===== GIVEN PASSAGE =====

Tuesday, November 18, 2014

Book Review: Once Upon a Secret, by Mimi Alford (2012)


The cover of Once Upon a Secret, by Mimi Alford, 2012.


Mimi Beardsley, circa 1962. She was an intern in the White House press office during the summer of 1962, and worked at the White House again during the summer of 1963.

President John F. Kennedy. He wouldn't have been smiling if he had ever had to field questions from the press about his extramarital affairs.
John F. Kennedy once said that the reason we read biographies is to answer the question, “What was he like?” That’s certainly the reason that Kennedy still intrigues people more than 50 years after his tragic death. Personally, I find JFK to be one of the most interesting Presidents, so I was fascinated by Mimi Alford’s excellent 2012 book, Once Upon a Secret: My Affair with President John F. Kennedy and its Aftermath. Alford, then known by her maiden name as Mimi Beardsley, was a 19-year-old college student and intern in the White House press office during the summer of 1962. On her fourth day on the job, presidential aide Dave Powers invited her to go swimming in the White House pool during lunch. She said yes, and joining her for the swim were two White House secretaries and the President. At the end of the day, Powers invited Beardsley to a party for new White House staffers. She accepted, and once again, President Kennedy was there. Later that evening he took her on a tour of the private residence and had sex with Alford in First Lady Jackie Kennedy’s bedroom. Mimi Beardsley lost her virginity in 1962. To John F. Kennedy. While he was President. In the White House. Wow, now that’s a story.

=====

> _WORK ITEM A_: In the book review, rewrite the stretch from "The cover of" through "his extramarital affairs.", renaming "press office" to "communications office".
> _WORK ITEM B_: List each distinct calendar year that the book review mentions.

===== DATA SUPPLIED =====

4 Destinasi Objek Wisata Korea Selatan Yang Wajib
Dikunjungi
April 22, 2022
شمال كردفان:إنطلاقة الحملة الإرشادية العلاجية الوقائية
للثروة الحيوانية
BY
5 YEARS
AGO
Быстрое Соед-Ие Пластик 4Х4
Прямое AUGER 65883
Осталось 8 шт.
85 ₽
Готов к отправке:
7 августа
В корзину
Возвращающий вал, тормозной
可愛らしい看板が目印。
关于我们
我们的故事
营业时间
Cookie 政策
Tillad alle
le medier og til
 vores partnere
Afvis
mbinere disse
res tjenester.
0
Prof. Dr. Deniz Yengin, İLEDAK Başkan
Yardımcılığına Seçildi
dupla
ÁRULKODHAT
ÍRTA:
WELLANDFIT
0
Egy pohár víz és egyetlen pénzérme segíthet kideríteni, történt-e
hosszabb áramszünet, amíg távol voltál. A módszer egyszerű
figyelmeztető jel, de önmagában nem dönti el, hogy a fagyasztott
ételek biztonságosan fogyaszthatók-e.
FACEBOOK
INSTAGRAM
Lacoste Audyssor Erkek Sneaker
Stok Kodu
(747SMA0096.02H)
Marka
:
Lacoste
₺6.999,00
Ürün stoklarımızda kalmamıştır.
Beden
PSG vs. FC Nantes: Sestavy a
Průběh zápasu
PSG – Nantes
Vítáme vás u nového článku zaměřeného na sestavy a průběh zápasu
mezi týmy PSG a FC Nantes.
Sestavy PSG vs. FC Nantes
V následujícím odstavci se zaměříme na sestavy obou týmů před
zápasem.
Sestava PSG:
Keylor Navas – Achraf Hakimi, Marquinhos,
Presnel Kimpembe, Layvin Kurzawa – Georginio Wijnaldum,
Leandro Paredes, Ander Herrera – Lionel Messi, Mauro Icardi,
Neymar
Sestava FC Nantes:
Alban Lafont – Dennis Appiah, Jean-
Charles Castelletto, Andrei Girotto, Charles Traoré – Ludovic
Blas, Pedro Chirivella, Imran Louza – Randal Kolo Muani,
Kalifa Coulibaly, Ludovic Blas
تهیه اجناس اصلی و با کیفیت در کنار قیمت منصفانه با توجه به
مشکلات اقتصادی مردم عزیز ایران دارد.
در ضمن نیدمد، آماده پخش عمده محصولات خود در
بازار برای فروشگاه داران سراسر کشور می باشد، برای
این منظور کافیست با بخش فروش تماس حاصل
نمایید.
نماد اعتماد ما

=====

> _TASK OUTPUT A_:
The cover of Once Upon a Secret, by Mimi Alford, 2012.


Mimi Beardsley, circa 1962. She was an intern in the White House communications office during the summer of 1962, and worked at the White House again during the summer of 1963.

President John F. Kennedy. He wouldn't have been smiling if he had ever had to field questions from the press about his extramarital affairs.

> _TASK OUTPUT B_: 2014, 2012, 1962, 1963